Problem statement:
Scan the records below for the line with "13: -0.26 -> -0.34" and the line with "8: none -> 1400000000", and retype that range exactly, both ends included, pictures excepted.
##### Record set #####
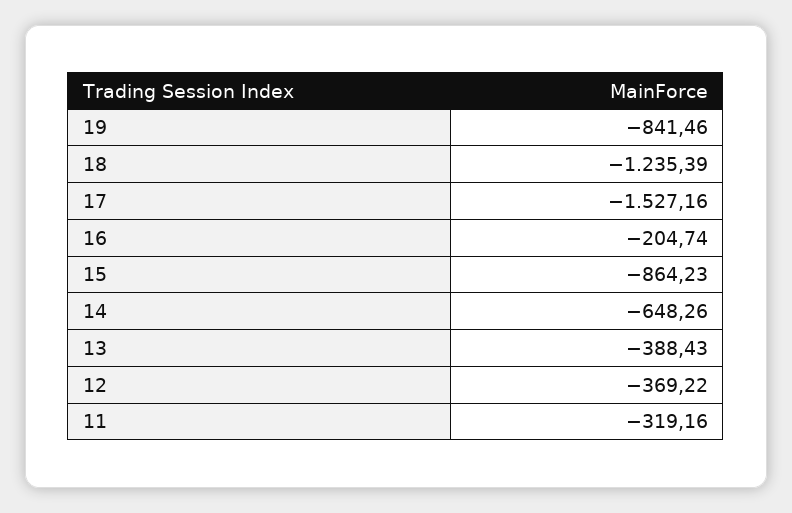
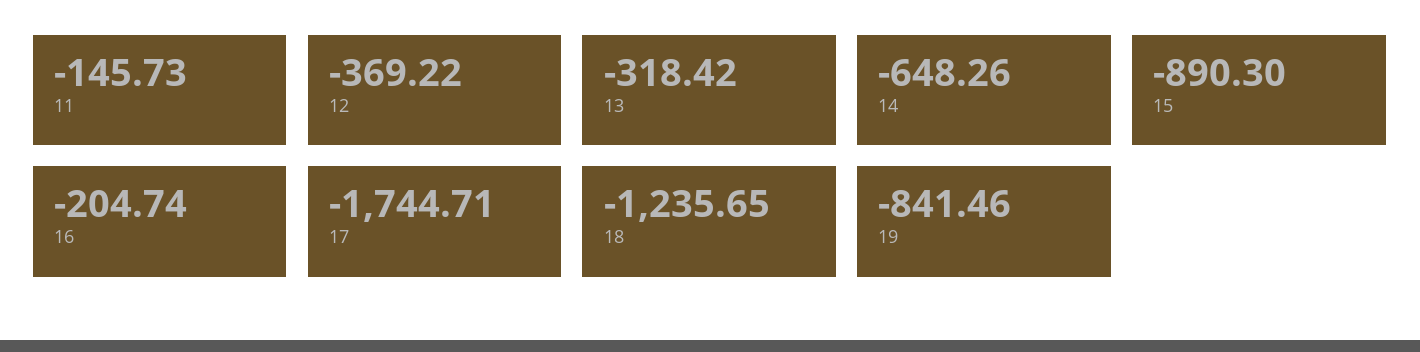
18: -1235.39 -> -1235.65
17: -1527.16 -> -1744.71
15: -864.23 -> -890.3
13: -388.43 -> -318.42
11: -319.16 -> -145.73

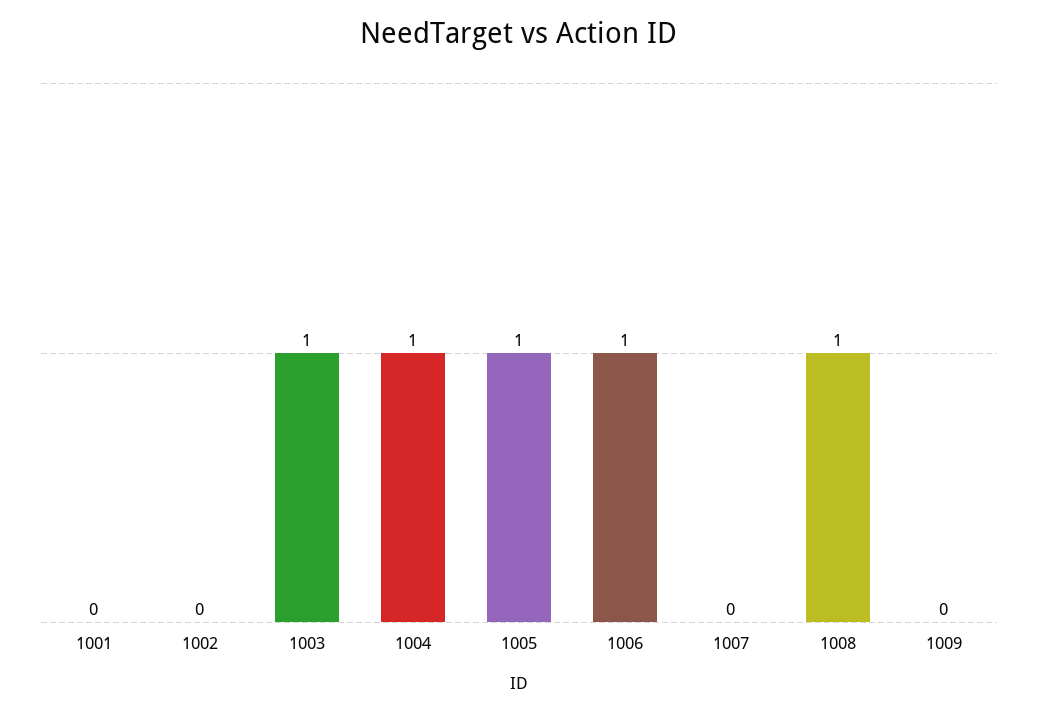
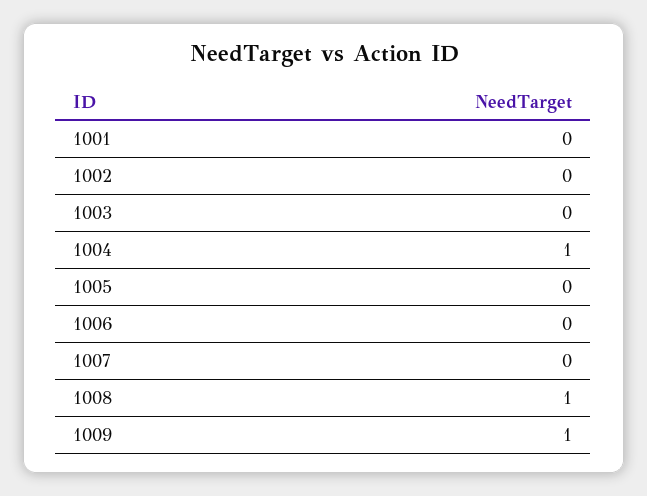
1003: 1 -> 0
1005: 1 -> 0
1006: 1 -> 0
1009: 0 -> 1

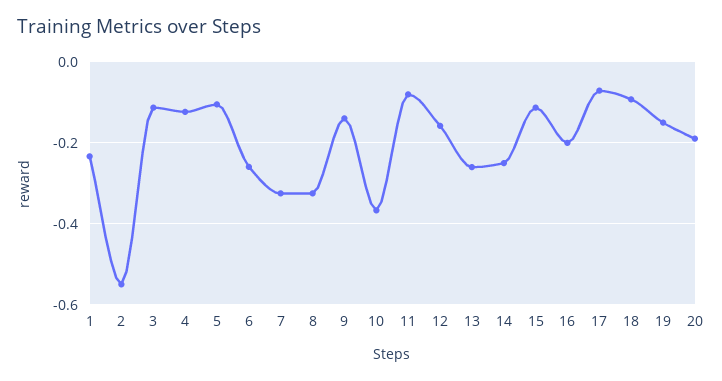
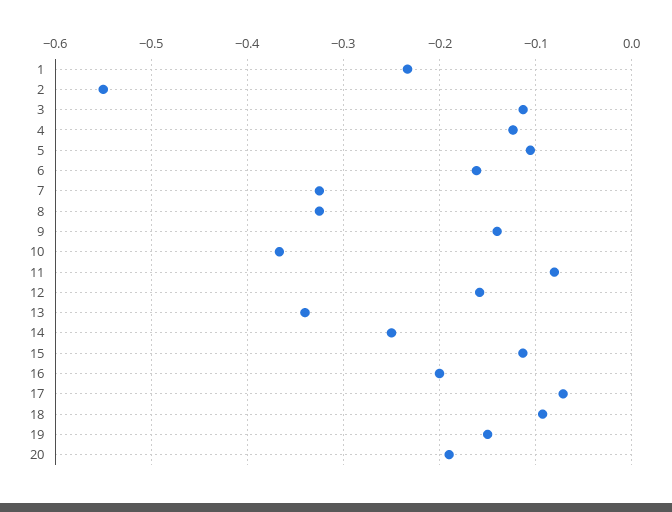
6: -0.26 -> -0.16
13: -0.26 -> -0.34

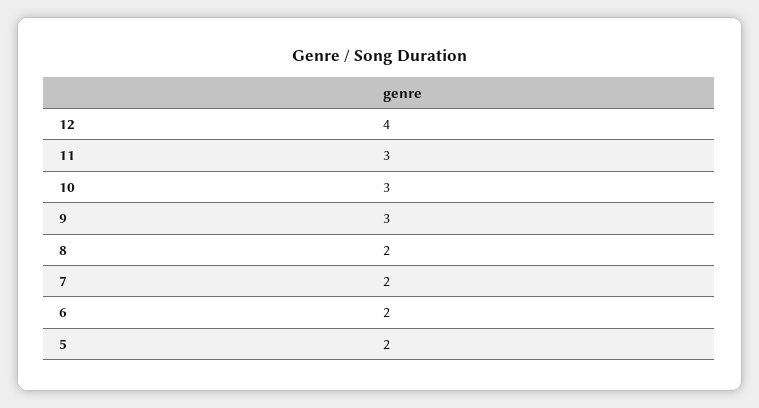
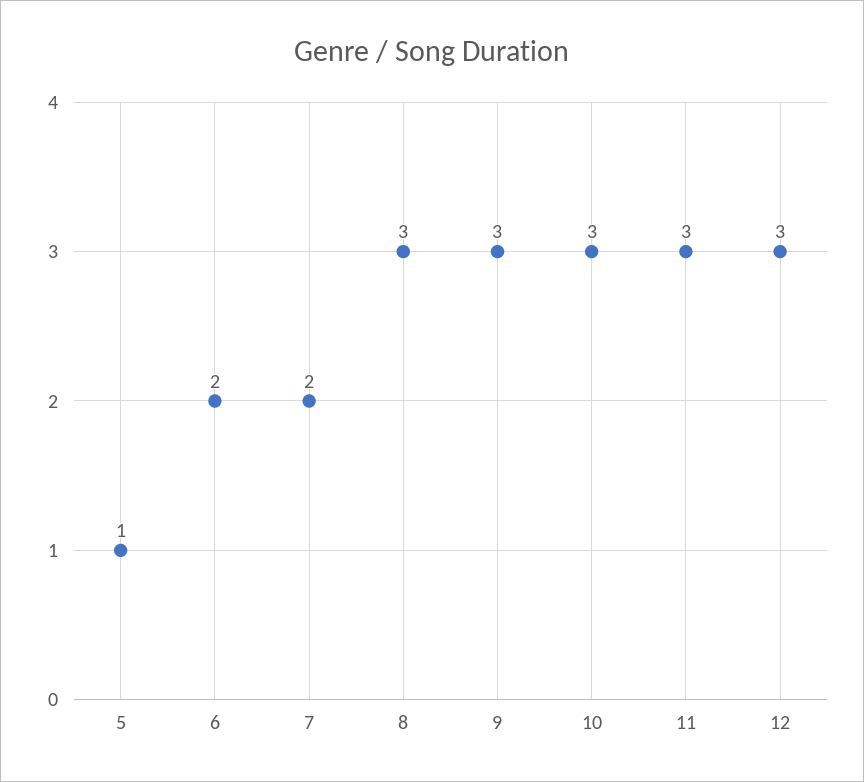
12: 4 -> 3
8: 2 -> 3
5: 2 -> 1

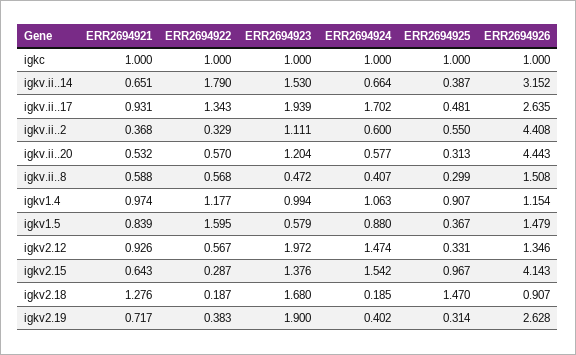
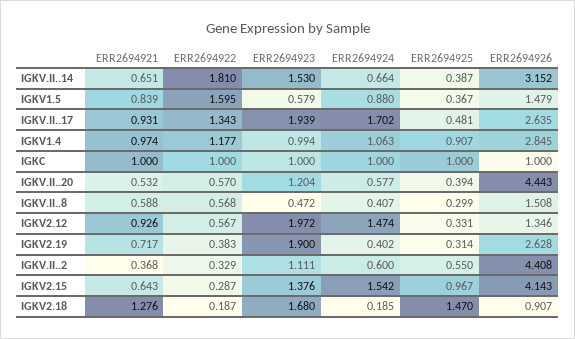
ERR2694922, igkv.ii..14: 1.79 -> 1.81
ERR2694925, igkv.ii..20: 0.313 -> 0.394
ERR2694926, igkv1.4: 1.154 -> 2.845

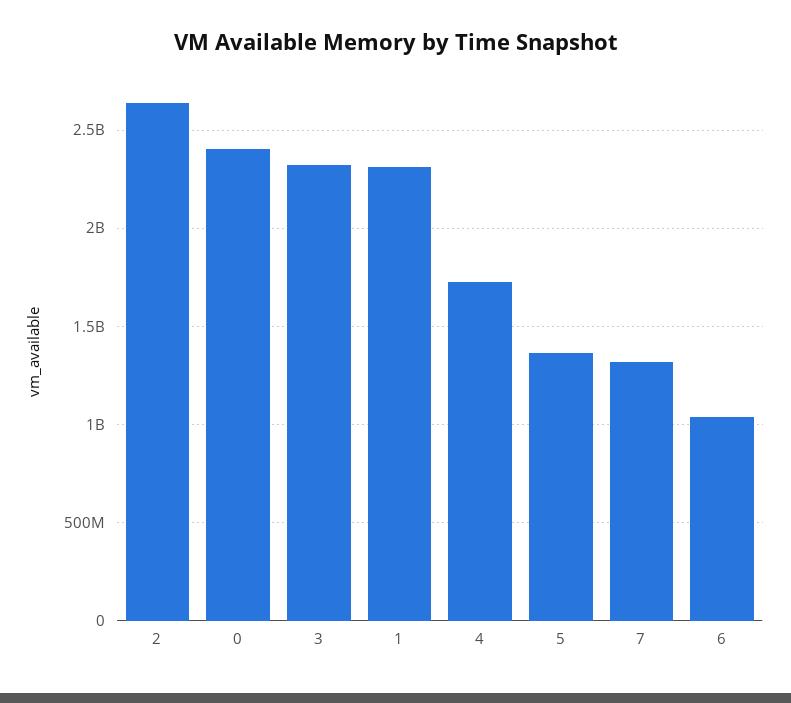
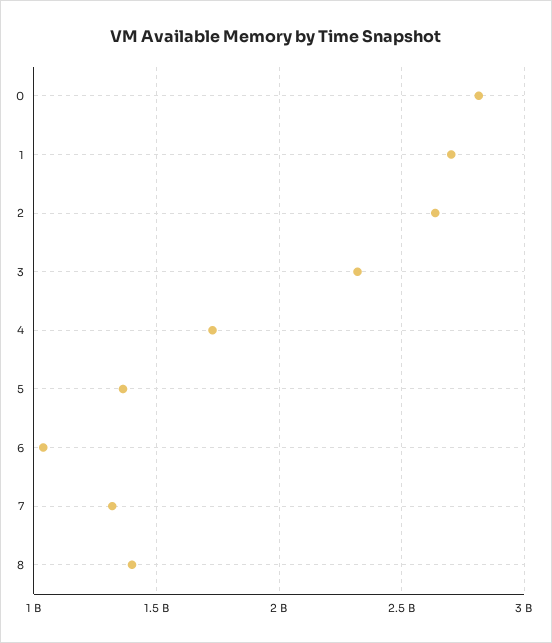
0: 2400000000 -> 2800000000
1: 2300000000 -> 2700000000
8: none -> 1400000000

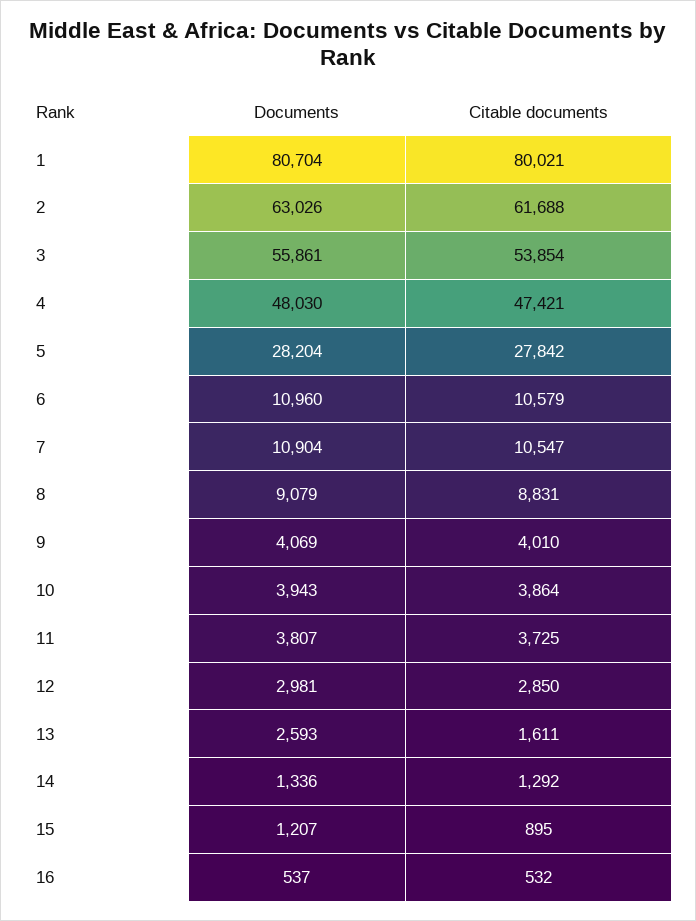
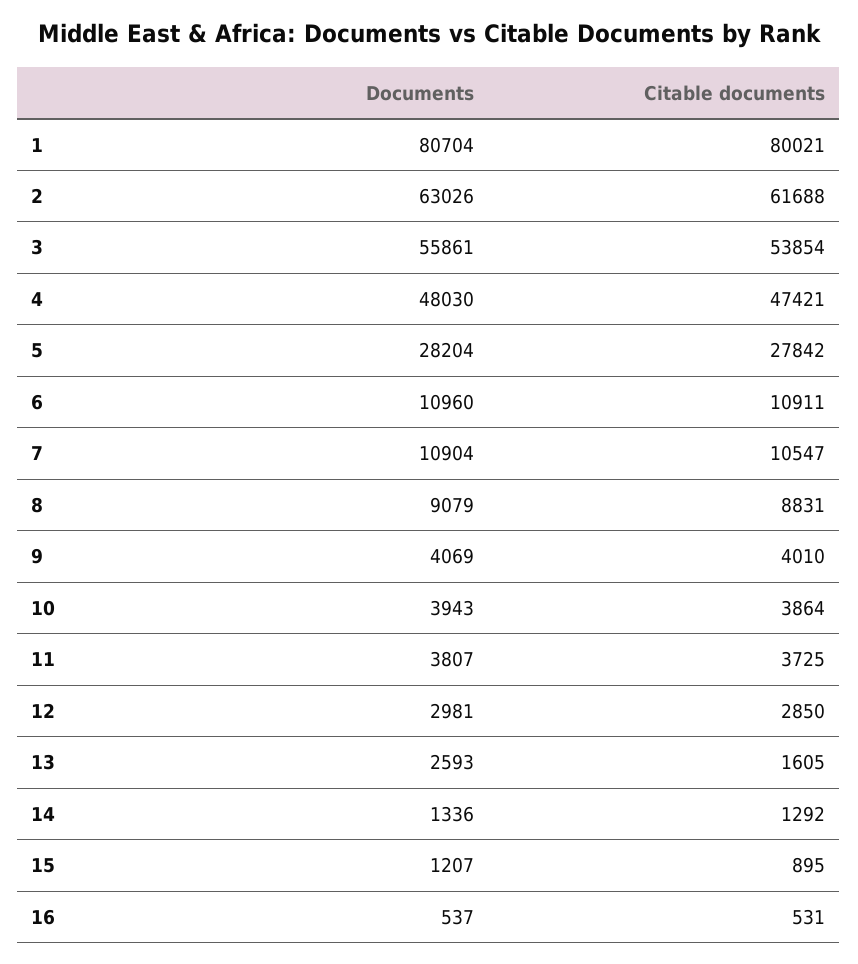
Citable documents, 6: 10579 -> 10911
Citable documents, 13: 1611 -> 1605
Citable documents, 16: 532 -> 531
#####
Response to the task:
13: -0.26 -> -0.34

12: 4 -> 3
8: 2 -> 3
5: 2 -> 1

ERR2694922, igkv.ii..14: 1.79 -> 1.81
ERR2694925, igkv.ii..20: 0.313 -> 0.394
ERR2694926, igkv1.4: 1.154 -> 2.845

0: 2400000000 -> 2800000000
1: 2300000000 -> 2700000000
8: none -> 1400000000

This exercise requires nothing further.